There are so many great bottles out there that can be had for the price of a six pack of soda that bottle collecting is a perfect hobby for any budget. I’ve shown some of the different bottles one can collect that can be had at a bottle show or Ebay or a yard sale for anywhere from a few bucks to a hundred. The blue Owl bottle may be more but you can also find examples with some slight damage that normally might cost $500 but are easily obtainable for pennies on the dollar. The Udolpho Wolfe’s Schnapps are a great example. We have pictures of collections of these interesting bottles on our website and so many of these schnapps’ can be snapped up for $20 to $50 bucks. Look at the Warner’s Safe Cure. I’ve always said that if that bottle were rare, like the Tippecanoe made by the same company, it would be a multi-thousand-dollar bottle. Sodas are still very affordable even in the rainbow of colors they were made in. Mineral Waters, like the early Congress Springs, they are usually very crude and always very beautiful in shades of greens and teals and they can be had for under $50 a lot of the time. You are getting an early pontiled bottle with loads of character and beauty for a song.

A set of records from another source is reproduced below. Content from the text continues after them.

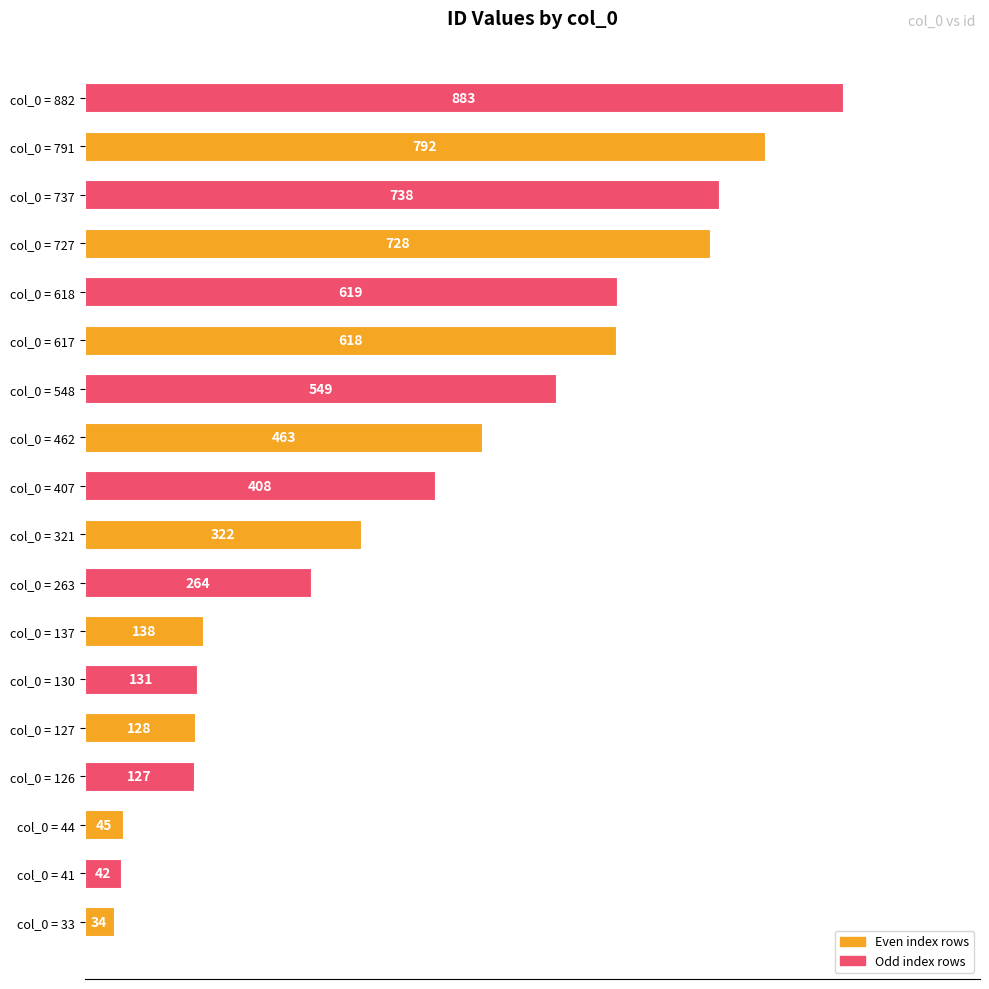

Which label corresponds to the largest value in the chart?

col_0 = 882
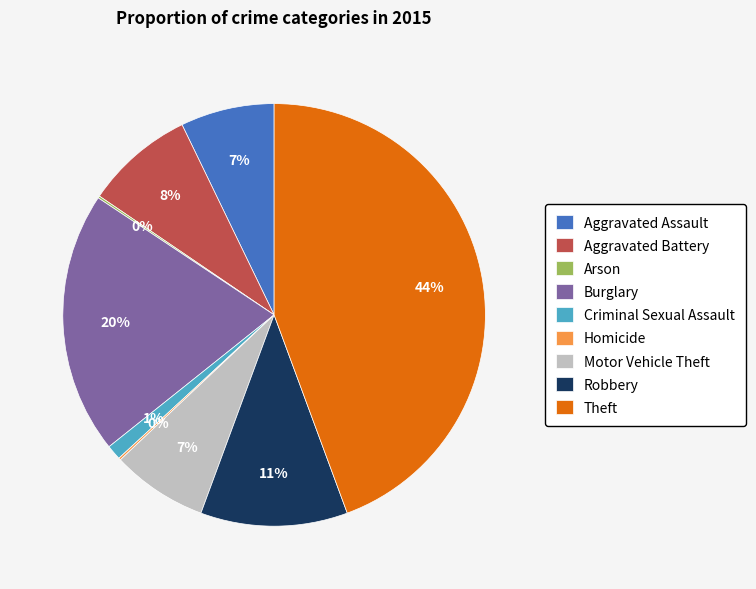

To the nearest percent, what percentage of the pie is Burglary?

20%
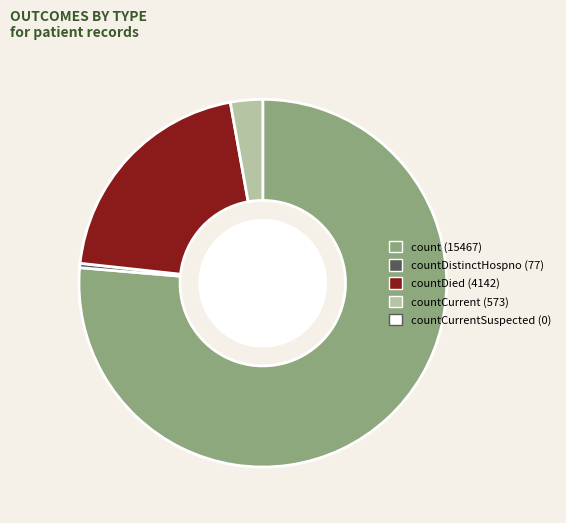

Is there any slice that represents more than half of the pie?

Yes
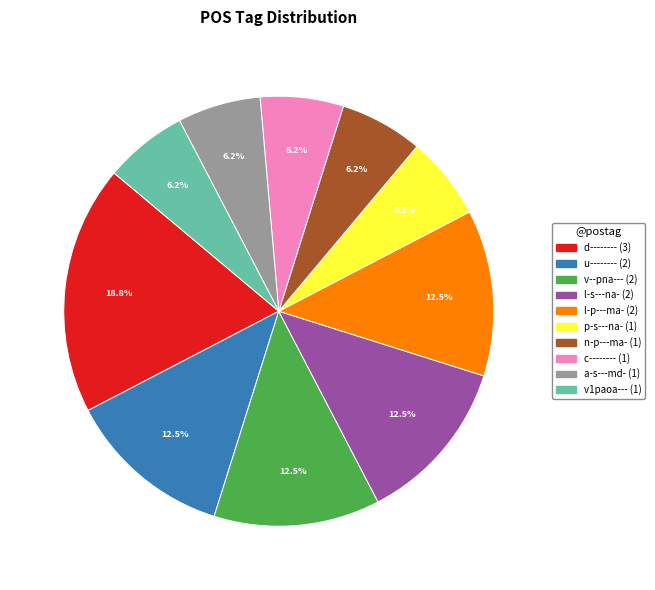

Is u-------- the majority of the pie?

No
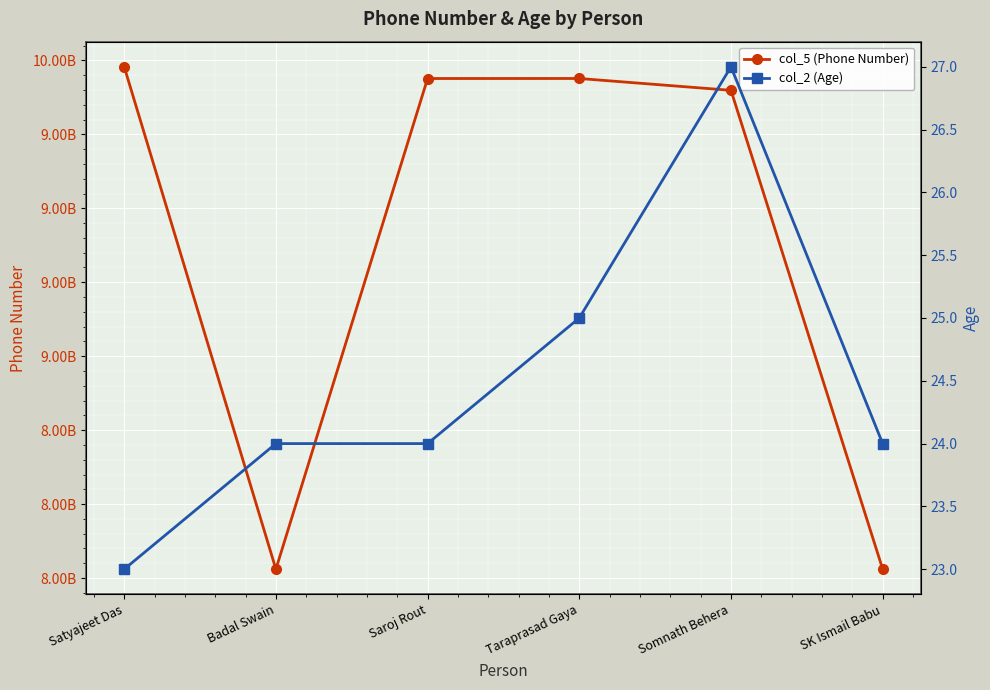

What is the total value across all series at Satyajeet Das?

9978569057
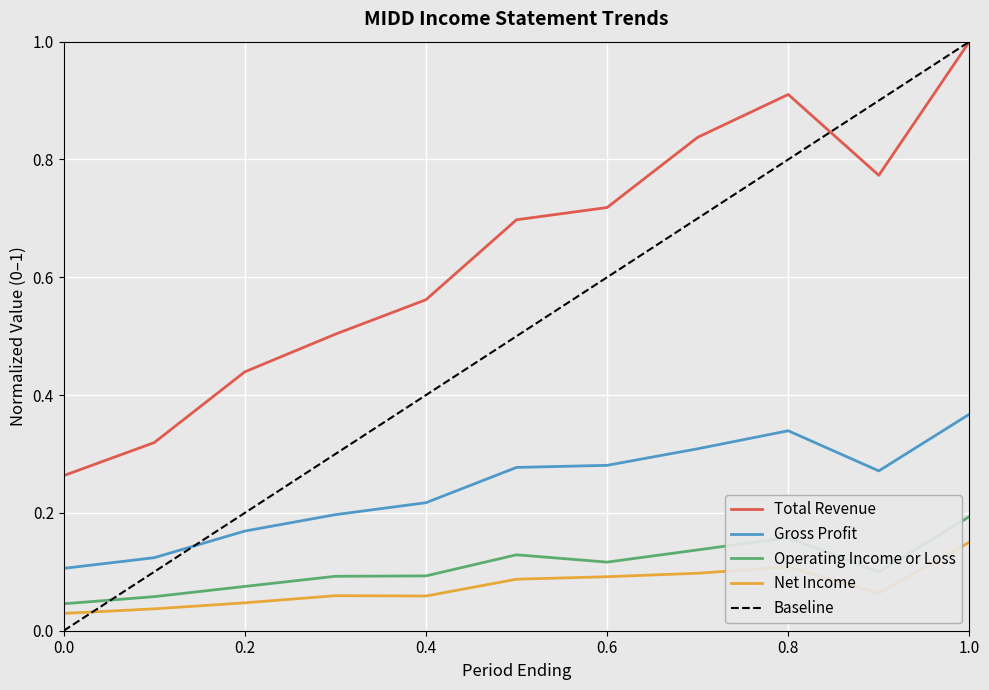

Between 2015-01-03 and 2018-12-29, which series saw the biggest shift?

Total Revenue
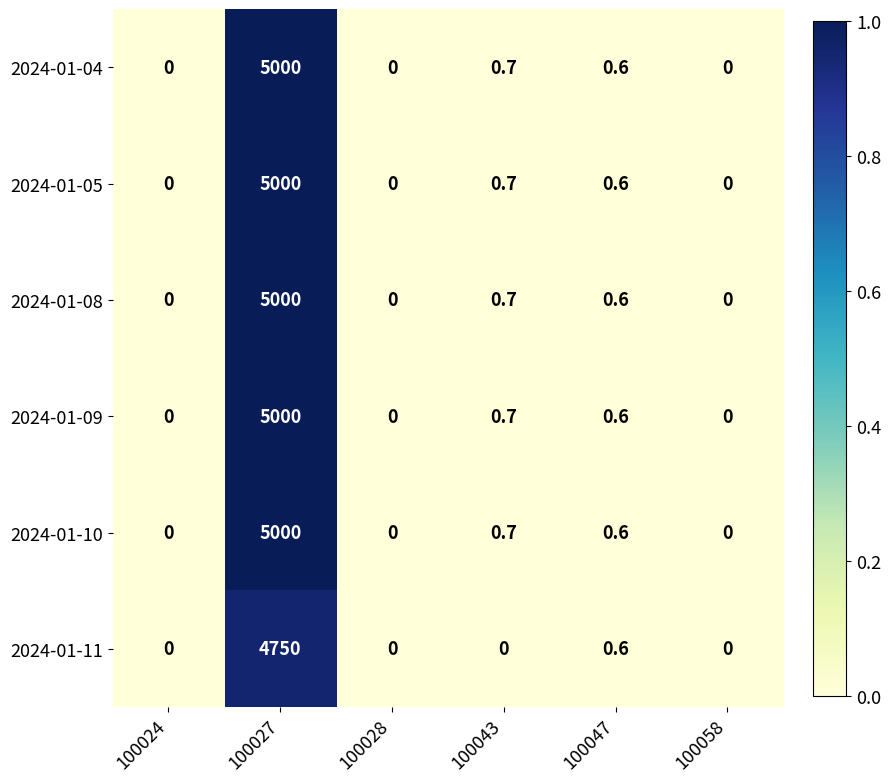

Is the value of 2024-01-09 at 100058 greater than the value of 2024-01-04 at 100047?

No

Unembossed bottles like early squares or fifths, my goodness, the combination of colors and different identities are limitless and affordable. What about the common railroad and cornucopia flasks just to name a few? For a couple hundred dollars you can travel back in time to the 1840’s and pick up a bottle that was hand blown and still displays a marvel of limitless imagination and creativity. To line a window sill with a myriad of different colored lesser-valued bottles is a wonder for the people who come and visit your home or office. It’s only after you’ve completed your quest to search for the common, to the scarce and then onto the rare and extremely rare that you begin to understand the incredible variety and variants of the different antique bottles out there. It’s a natural progression to eventually seek out the best. There’s nothing wrong with that, to be The Noble Collector, but collectors need to know what they can find with just a few hundred bucks and a keen eye for beauty.
So ‘tis the season, the time to reach for the sky and grab that bottle worth more than it’s weight in gold, but it’s also time to reach for the beautiful and stunning in a $20 dollar bottle. A good friend of mine who has one of the finest collections on the West Coast still treasures one of his bottles more than any. What is it? A Greer’s Washing Ammonia. The color is astounding and although it’s common, it gets his heart racing as strongly as the day he picked up his first California Clubhouse. Such is the nature of the antique bottle.